By the end of this tutorial, your XML sitemap will the audited for any 404 errors (or 5xx errors, etc).
Why does a website need an error-free sitemap.xml file?
The advice we always hear from Google is: keep your sitemaps validated and as error-free, as you can. The sitemap file is used to declare the preferred canonical URL.
As a signal, an error in a sitemap file is a pretty big deal and best to be avoided.
I’ve always felt that a sitemap file with a very low load time is also advisable if you can speed up the dynamic elements of the file generation. I’ve come across very large sitemaps that are clearly regenerated on every request without any caching. Check this carefully.
The previous version of Google’s Search Console still offers the better functionality, compared to the new version which is currently extremely limited:
I’ll update this article should the new functionality develop, which I’m quite sure it will.
Configure Screamingfrog to only crawl the URLs found in the XML sitemap
Screaming Frog is a very curious little site crawler. The default configuration, even in list mode will crawl a lot more resource than perhaps you might want. Here’s how to configure the crawler:
Head to Configure > Spider and deselect everything from the “Basic” tab. This will prevent Frog from discovering new URLs or unnecessarily crawling resources that aren’t useful for this project.

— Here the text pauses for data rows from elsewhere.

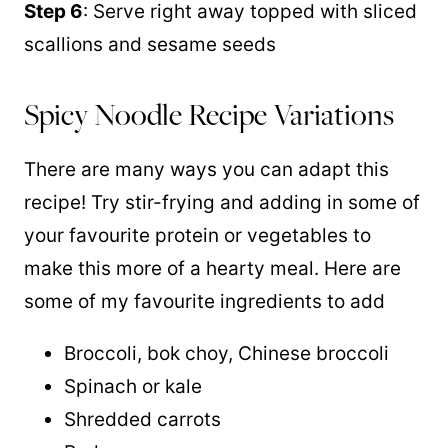
Step 6
: Serve right away topped with sliced
scallions and sesame seeds
Spicy Noodle Recipe Variations
There are many ways you can adapt this
recipe! Try stir-frying and adding in some of
your favourite protein or vegetables to
make this more of a hearty meal. Here are
some of my favourite ingredients to add
Broccoli, bok choy, Chinese broccoli
Spinach or kale
Shredded carrots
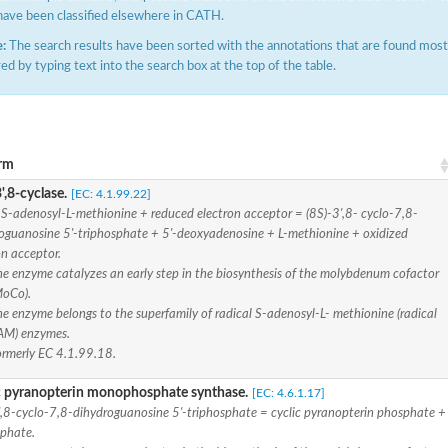
have been classified elsewhere in CATH.
:
The search results have been sorted with the annotations that are found most f
ered by typing text into the search box at the top of the table.
rm
hloroplastic
',8-cyclase.
[EC: 4.1.99.22]
S-adenosyl-L-methionine + reduced electron acceptor = (8S)-3',8- cyclo-7,8-
drial isoform X1
oguanosine 5'-triphosphate + 5'-deoxyadenosine + L-methionine + oxidized
 chloroplastic
on acceptor.
dolase YagE
he enzyme catalyzes an early step in the biosynthesis of the molybdenum cofactor
MoCo).
e enzyme belongs to the superfamily of radical S-adenosyl-L- methionine (radical
minate lyase
AM) enzymes.
ormerly EC 4.1.99.18.
]
c pyranopterin monophosphate synthase.
[EC: 4.6.1.17]
itochondrial
',8-cyclo-7,8-dihydroguanosine 5'-triphosphate = cyclic pyranopterin phosphate +
phate.
)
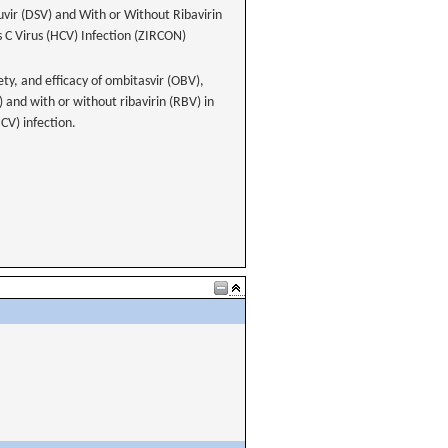
uvir (DSV) and With or Without Ribavirin
s C Virus (HCV) Infection (ZIRCON)
ety, and efficacy of ombitasvir (OBV),
) and with or without ribavirin (RBV) in
HCV) infection.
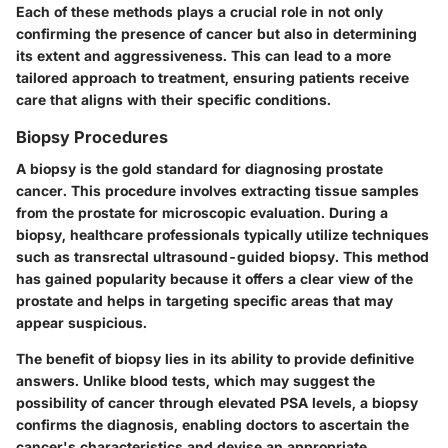
Each of these methods plays a crucial role in not only
confirming the presence of cancer but also in determining
its extent and aggressiveness. This can lead to a more
tailored approach to treatment, ensuring patients receive
care that aligns with their specific conditions.
Biopsy Procedures
A biopsy is the gold standard for diagnosing prostate
cancer. This procedure involves extracting tissue samples
from the prostate for microscopic evaluation. During a
biopsy, healthcare professionals typically utilize techniques
such as transrectal ultrasound-guided biopsy. This method
has gained popularity because it offers a clear view of the
prostate and helps in targeting specific areas that may
appear suspicious.
The benefit of biopsy lies in its ability to provide definitive
answers. Unlike blood tests, which may suggest the
possibility of cancer through elevated PSA levels, a biopsy
confirms the diagnosis, enabling doctors to ascertain the
cancer's characteristics and devise an appropriate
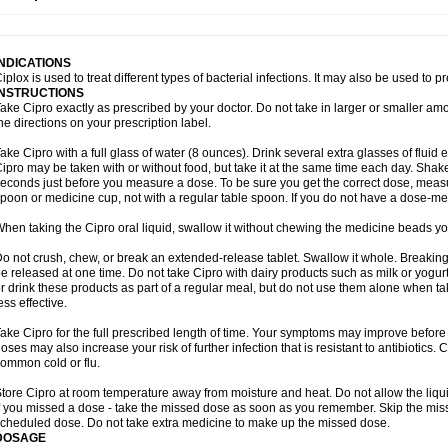
opistin
Truoxin
Tyflox
Ufexil
Uflox
Ultramicina
Unex
Urigram
Urigram f
Urobac
U
oflacin
Wiaflox
Xbac
Ximex cylowam
Xirocip
Zeniflox
Zindolin
Zolina
Zumaflox
INDICATIONS
iplox is used to treat different types of bacterial infections. It may also be used to 
INSTRUCTIONS
ake Cipro exactly as prescribed by your doctor. Do not take in larger or smaller a
he directions on your prescription label.
ake Cipro with a full glass of water (8 ounces). Drink several extra glasses of fluid
ipro may be taken with or without food, but take it at the same time each day. Shake 
econds just before you measure a dose. To be sure you get the correct dose, meas
poon or medicine cup, not with a regular table spoon. If you do not have a dose-me
hen taking the Cipro oral liquid, swallow it without chewing the medicine beads you
o not crush, chew, or break an extended-release tablet. Swallow it whole. Breaking
e released at one time. Do not take Cipro with dairy products such as milk or yogurt,
r drink these products as part of a regular meal, but do not use them alone when 
ess effective.
ake Cipro for the full prescribed length of time. Your symptoms may improve before 
oses may also increase your risk of further infection that is resistant to antibiotics. Ci
ommon cold or flu.
tore Cipro at room temperature away from moisture and heat. Do not allow the liqui
f you missed a dose - take the missed dose as soon as you remember. Skip the missed
cheduled dose. Do not take extra medicine to make up the missed dose.
DOSAGE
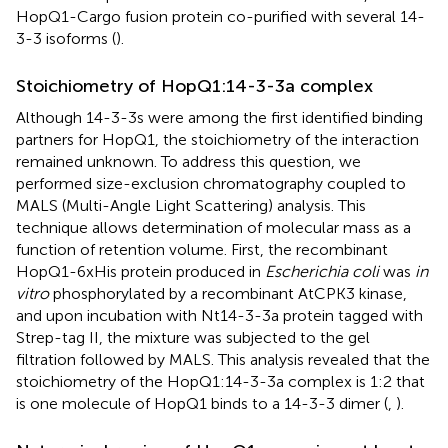
HopQ1-Cargo fusion protein co-purified with several 14-
3-3 isoforms (
).
Stoichiometry of HopQ1:14-3-3a complex
Although 14-3-3s were among the first identified binding
partners for HopQ1, the stoichiometry of the interaction
remained unknown. To address this question, we
performed size-exclusion chromatography coupled to
MALS (Multi-Angle Light Scattering) analysis. This
technique allows determination of molecular mass as a
function of retention volume. First, the recombinant
HopQ1-6xHis protein produced in
Escherichia coli
was
in
vitro
phosphorylated by a recombinant AtCPK3 kinase,
and upon incubation with Nt14-3-3a protein tagged with
Strep-tag II, the mixture was subjected to the gel
filtration followed by MALS. This analysis revealed that the
stoichiometry of the HopQ1:14-3-3a complex is 1:2 that
is one molecule of HopQ1 binds to a 14-3-3 dimer (
,
).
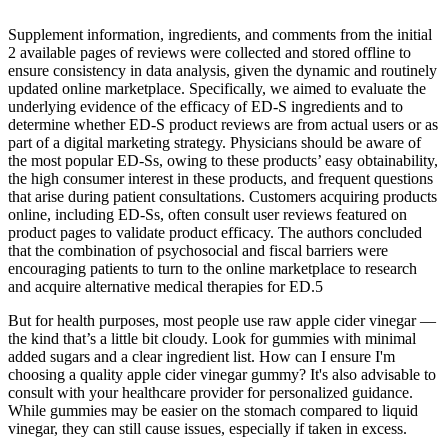
Supplement information, ingredients, and comments from the initial
2 available pages of reviews were collected and stored offline to
ensure consistency in data analysis, given the dynamic and routinely
updated online marketplace. Specifically, we aimed to evaluate the
underlying evidence of the efficacy of ED-S ingredients and to
determine whether ED-S product reviews are from actual users or as
part of a digital marketing strategy. Physicians should be aware of
the most popular ED-Ss, owing to these products’ easy obtainability,
the high consumer interest in these products, and frequent questions
that arise during patient consultations. Customers acquiring products
online, including ED-Ss, often consult user reviews featured on
product pages to validate product efficacy. The authors concluded
that the combination of psychosocial and fiscal barriers were
encouraging patients to turn to the online marketplace to research
and acquire alternative medical therapies for ED.5
But for health purposes, most people use raw apple cider vinegar —
the kind that’s a little bit cloudy. Look for gummies with minimal
added sugars and a clear ingredient list. How can I ensure I'm
choosing a quality apple cider vinegar gummy? It's also advisable to
consult with your healthcare provider for personalized guidance.
While gummies may be easier on the stomach compared to liquid
vinegar, they can still cause issues, especially if taken in excess.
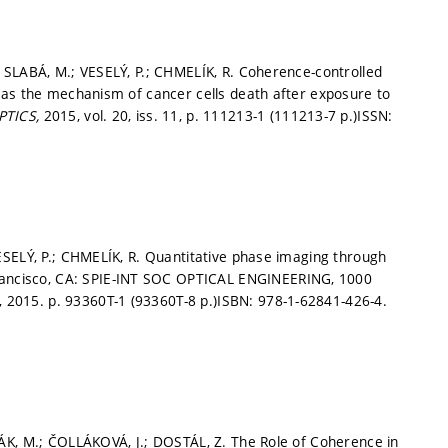
 SLABÁ, M.; VESELÝ, P.; CHMELÍK, R. Coherence-controlled
 as the mechanism of cancer cells death after exposure to
PTICS,
2015, vol. 20, iss. 11,
p. 111213-1 (111213-7 p.)
ISSN:
ESELÝ, P.; CHMELÍK, R. Quantitative phase imaging through
ancisco, CA: SPIE-INT SOC OPTICAL ENGINEERING, 1000
, 2015.
p. 93360T-1 (93360T-8 p.)
ISBN: 978-1-62841-426-4.
ÁK, M.; ČOLLÁKOVÁ, J.; DOSTÁL, Z. The Role of Coherence in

One the configuration is done, we’re ready. Here’s a summary of the process I’m going to teach you today:
How to check your XML Sitemap for errors with Screaming Frog
- Open Screamingfrog and select “List Mode”
- Grab the URL of your sitemap.xml file
- Head to Upload > Download Sitemap
- Frog will confirm the URLs found in the sitemap file
- Click Start to start crawling
- Export the data to CSV or sort by Status Code to highlight any potential issues
Open Screamingfrog and select “List Mode”
Open Screamingfrog and select “List” via the “Mode” drop down menu:
Now go and fetch the sitemap.xml URL.
Grab the URL of your sitemap.xml file
First, start by finding your XML Sitemap URL. If it’s your website, obviously you’ll just know this. It’s either found at “/sitemap.xml” or “/sitemap_index.xml”.
Copy the URL head to Screamingfrog.
Head to Upload > Download Sitemap
Head to Upload > Download Sitemap and paste the URL in the dialogue window:
Frog will confirm the URLs found in the sitemap file via the next dialogue window:
Click “OK” and the crawler will automatically run.
Once the crawl is complete, you can export the data to CSV or sort by Status Code to highlight any potential issues. You don’t want 301 redirects or 404 errors – go ahead and resolve those problems!